Machine-learning and mechanistic modeling of primary and metastatic breast cancer growth after neoadjuvant targeted therapy

Abstract

Clinical trials involving systemic neoadjuvant treatments in breast cancer aim to shrink tumors prior to surgery while simultaneously allowing for controlled evaluation of biomarkers, toxicity, and suppression of distant (occult) metastatic disease. Yet such trials are rarely preceded by preclinical testing involving surgery. Here we used a mouse model of spontaneous metastasis after surgical removal to develop a predictive mathematical model of neoadjuvant treatment response to sunitinib, a receptor tyrosine kinase inhibitor (RTKI). Longitudinal data consisted of measurements of presurgical primary tumor size and postsurgical metastatic burden in 128 mice (104 for model training, 24 for validation), following variable neoadjuvant treatment schedules over a 14-day period. A nonlinear mixed-effects modeling approach was used to quantify inter-animal variability. Machine learning algorithms were applied to investigate the significance of several biomarkers at resection as predictors of individual kinetics. Biomarkers included circulating tumor- and immune-based cells (circulating tumor cells and myeloid-derived suppressor cells) as well as immunohistochemical tumor proteins (CD31 and Ki67).
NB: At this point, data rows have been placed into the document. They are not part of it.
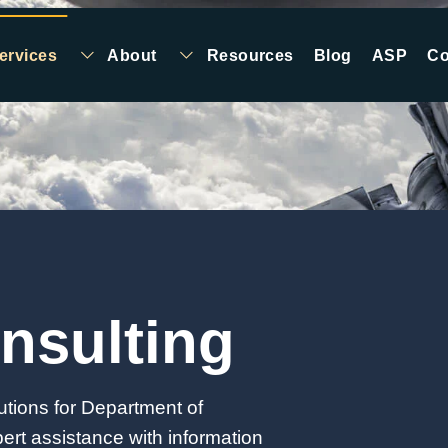
ervices
About
Resources
Blog
ASP
Co
nsulting
utions for Department of
rt assistance with information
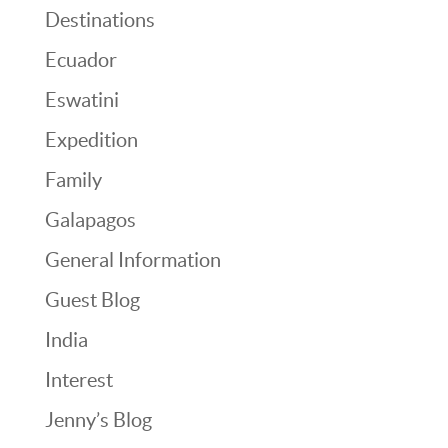
Destinations
Ecuador
Eswatini
Expedition
Family
Galapagos
General Information
Guest Blog
India
Interest
Jenny’s Blog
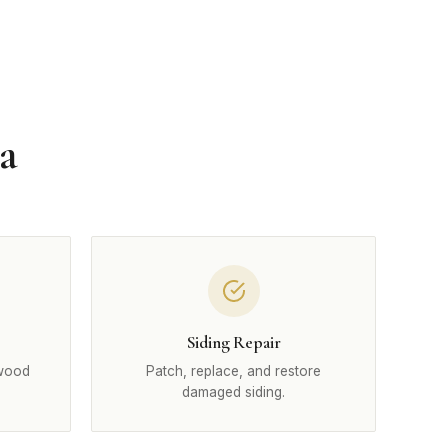
a
Siding Repair
 wood
Patch, replace, and restore
damaged siding.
Our simulations showed that neoadjuvant RTKI treatment inhibits primary tumor growth but has little efficacy in preventing (micro)-metastatic disease progression after surgery. Surprisingly, machine-learning algorithms demonstrated only limited predictive power of tested biomarkers on the mathematical parameters. These results suggest that presurgical modeling might be an effective tool to screen biomarkers prior to clinical trial testing. Mathematical modeling combined with artificial intelligence techniques represent a novel platform for integrating preclinical surgical metastasis models in outcome prediction of neoadjuvant treatment.